The Associated Press
NEW YORK — Page Neal socks away money into her savings but acknowledges she doesn't want to fuss with a lot of decisions about where to invest. She's not alone and is just the type of arm's-length investor that mutual-fund companies are seeking.
For workers like Neal, 26, a jewelry designer, retirement is likely still several decades away. So deciding where to invest now for something so far off can be daunting.
Knowing how many questions investors often have, financial companies have been pushing funds in recent years that automatically grow more conservative as retirement nears. But although these target-date funds are designed to work essentially on autopilot, there are still some questions investors should consider.
Investors need to determine how much of their portfolios should be in target-date investments. The funds are envisioned as one-stop-shopping investments — something with enough diversity to serve as the base of an investor's holdings.

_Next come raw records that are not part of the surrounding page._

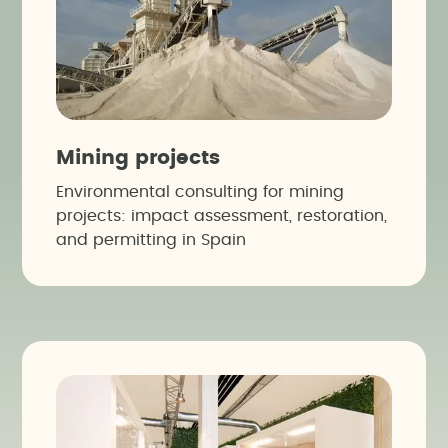
Mining projects
Environmental consulting for mining
projects: impact assessment, restoration,
and permitting in Spain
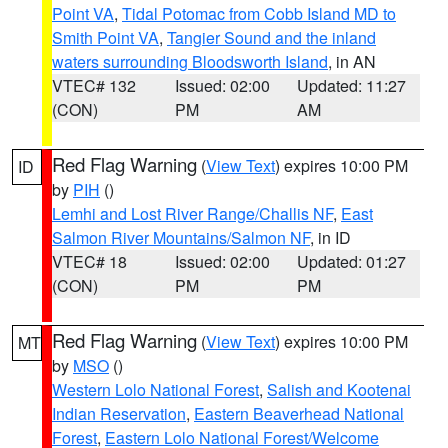
Point VA
,
Tidal Potomac from Cobb Island MD to
Smith Point VA
,
Tangier Sound and the inland
waters surrounding Bloodsworth Island
, in AN
VTEC# 132
Issued: 02:00
Updated: 11:27
(CON)
PM
AM
Red Flag Warning
(
View Text
) expires 10:00 PM
ID
by
PIH
()
Lemhi and Lost River Range/Challis NF
,
East
Salmon River Mountains/Salmon NF
, in ID
VTEC# 18
Issued: 02:00
Updated: 01:27
(CON)
PM
PM
Red Flag Warning
(
View Text
) expires 10:00 PM
MT
by
MSO
()
Western Lolo National Forest
,
Salish and Kootenai
Indian Reservation
,
Eastern Beaverhead National
Forest
,
Eastern Lolo National Forest/Welcome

Still, investors would often do well to consider other investments as well.
Someone who panics and dumps a fund when markets fall can destroy much of the benefit of a long-term investment like a target-date fund. Used correctly, though, these funds can save investors from themselves. Keeping a far-off retirement date in mind might prevent some investors from calling their brokers with a sell order. Still, for those who want to wrap an overall investment philosophy around target-date funds, investors in Old Mutual Capital's Target Plus funds can get a fund that matures near when they want to retire and also one of three versions of that fund: conservative, moderate or aggressive.
Beyond trying to evaluate how much risk a fund might take, investors would likely want to determine how well a fund is performing. But that can be difficult because there isn't a widely used yardstick for measuring target-date funds, notes Jeff Tjornehoj, an analyst at fund-tracker Lipper. It's not like with a mutual fund investing in large-capitalization stocks, for example, that would be measured against the Standard & Poor's 500 index.
"I think a lot of the head-scratching on the part of investors considering target-date funds and their comparability resolves around the lack of a solid index," he said.
So investors considering a target-date fund might want to look at how it is doing compared with others with the same target year.
"I'd say you want to look at their relative performance," Tjornehoj said.